Georgi Minoungou è cieco da un occhio ma gioca al Mondiale per Club: “Faccio meglio di chi ne ha due”

Georgi Minoungou è cieco da un occhio, il sinistro. Ha perso parzialmente la vista a causa di un'infezione: non credeva che quel disturbo avvertito durante un tour di amichevoli coi Seattle Sunders gli avrebbe provocato conseguenze così devastanti. Venne operato ma l'intervento non gli fu d'aiuto. "È stato uno dei momenti più difficili della mia vita – ha spiegato l'ala 23enne di origine ivoriana -. In quel momento speravo di ottenere il contratto con la prima squadra". E gli crollò il mondo addosso. "Non so spiegare cosa sia successo. Quel che so è che il mio occhio, poco alla volta, non ha funzionato più". Un deficit che non gli ha impedito di continuare a giocare e adesso, al Mondiale per Club, c'è anche lui tra le fila della formazione che nella notte italiana incrocia l'Atletico Madrid e lunedì prossimo affronta il Paris Saint-Germain. E oggi, a chi gli chiede come fa a stare in campo, replica spavaldo: "Ho un occhio solo, ma posso fare meglio di chi ne ha due".

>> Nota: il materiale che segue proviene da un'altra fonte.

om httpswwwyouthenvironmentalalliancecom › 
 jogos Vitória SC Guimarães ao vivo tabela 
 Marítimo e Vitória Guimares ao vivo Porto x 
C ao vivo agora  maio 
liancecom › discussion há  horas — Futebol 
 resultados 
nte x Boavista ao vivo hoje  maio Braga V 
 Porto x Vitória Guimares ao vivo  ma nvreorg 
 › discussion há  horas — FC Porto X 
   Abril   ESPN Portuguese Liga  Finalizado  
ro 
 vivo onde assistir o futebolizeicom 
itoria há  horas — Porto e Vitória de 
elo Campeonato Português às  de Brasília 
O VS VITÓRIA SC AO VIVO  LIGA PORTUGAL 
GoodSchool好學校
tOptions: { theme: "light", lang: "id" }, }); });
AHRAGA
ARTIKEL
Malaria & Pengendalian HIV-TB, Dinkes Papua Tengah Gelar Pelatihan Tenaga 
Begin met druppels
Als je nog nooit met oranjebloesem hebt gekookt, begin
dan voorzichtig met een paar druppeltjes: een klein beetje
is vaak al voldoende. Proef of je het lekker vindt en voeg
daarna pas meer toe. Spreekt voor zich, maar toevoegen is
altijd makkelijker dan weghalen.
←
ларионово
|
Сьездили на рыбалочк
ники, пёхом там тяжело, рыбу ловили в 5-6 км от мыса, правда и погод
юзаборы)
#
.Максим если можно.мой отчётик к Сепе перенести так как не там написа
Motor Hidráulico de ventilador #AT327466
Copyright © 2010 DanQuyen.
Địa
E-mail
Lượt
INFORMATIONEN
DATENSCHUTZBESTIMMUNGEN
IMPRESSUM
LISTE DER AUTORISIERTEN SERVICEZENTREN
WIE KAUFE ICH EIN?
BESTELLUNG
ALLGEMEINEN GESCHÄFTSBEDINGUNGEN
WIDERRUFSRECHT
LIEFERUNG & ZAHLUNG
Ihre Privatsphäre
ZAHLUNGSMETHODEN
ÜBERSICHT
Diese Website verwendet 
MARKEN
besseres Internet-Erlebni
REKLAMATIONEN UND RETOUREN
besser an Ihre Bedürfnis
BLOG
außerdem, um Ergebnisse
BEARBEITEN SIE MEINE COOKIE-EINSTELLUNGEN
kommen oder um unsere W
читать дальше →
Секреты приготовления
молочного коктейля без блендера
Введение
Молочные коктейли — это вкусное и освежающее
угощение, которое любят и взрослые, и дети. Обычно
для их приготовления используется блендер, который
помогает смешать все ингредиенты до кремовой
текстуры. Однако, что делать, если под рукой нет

Un sogno che si avvera per Minoungou. Nel 2024 ha messo nero su bianco e s'è legato alla franchigia americana fino al 2028 (con opzione di rinnovo anche per l'anno successivo). La Major League ha imparato a conoscerlo sul campo: in 35 partite giocate ha segnato 1 gol e realizzato 5 assist. Il resto entra nel corredo accessorio di un esterno che si cimenta in duelli individuali grazie alla propensione al dribbling. Essere in Coppa del Mondo (sia pure per club) è già una bella conquista. MFK Vyskov e Tacoma Defiance le squadre nelle quali s'è fatto largo prima del trasferimento a Seattle. "Volevo arrivare ai massimi livelli – ha ammesso al Diario Marca – ho lavorato duro e ci sono riuscito".

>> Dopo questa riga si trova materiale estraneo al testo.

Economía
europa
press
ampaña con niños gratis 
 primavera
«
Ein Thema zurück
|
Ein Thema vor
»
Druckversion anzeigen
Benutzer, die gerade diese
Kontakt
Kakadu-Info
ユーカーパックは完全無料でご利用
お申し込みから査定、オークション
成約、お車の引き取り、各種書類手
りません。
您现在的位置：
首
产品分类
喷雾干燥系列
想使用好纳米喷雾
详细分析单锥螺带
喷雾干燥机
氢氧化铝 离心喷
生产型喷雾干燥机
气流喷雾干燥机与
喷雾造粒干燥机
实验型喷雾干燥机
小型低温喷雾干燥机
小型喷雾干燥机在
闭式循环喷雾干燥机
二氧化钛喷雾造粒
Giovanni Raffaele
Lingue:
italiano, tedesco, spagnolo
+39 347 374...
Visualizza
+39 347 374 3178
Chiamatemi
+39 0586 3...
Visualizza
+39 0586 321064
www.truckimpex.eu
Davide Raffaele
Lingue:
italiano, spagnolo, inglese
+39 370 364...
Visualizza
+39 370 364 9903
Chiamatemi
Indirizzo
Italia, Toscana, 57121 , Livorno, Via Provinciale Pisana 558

Ce l'ha fatta nonostante la vita gli abbia tirato un brutto scherzo per la cecità all'occhio sinistro. Il problema alla vista non è stato l'unica montagna che ha dovuto scalare. Minoungou ha avuto problemi ad adattarsi alle regole tattiche, ai movimenti e alla disciplina di squadra. Non era (né è) una "testa calda" ma l'ambiente dal quale veniva era completamente differente. "Sono cresciuto in Africa e lì si giocava per strada. In strada ci allenavamo. E in contesti come quelli il calcio non ha regole, per questo quando i Tacoma mi hanno preso ero pessimo dal punto di vista tattico". Era abituato ai duelli fisici sull'asfalto: li vinci e vai avanti, dritto per dritto palla al piede. Li perdi e sei fuori. "Amavo solo ricevere palla uno contro uno e poi filare via per andare a far gol".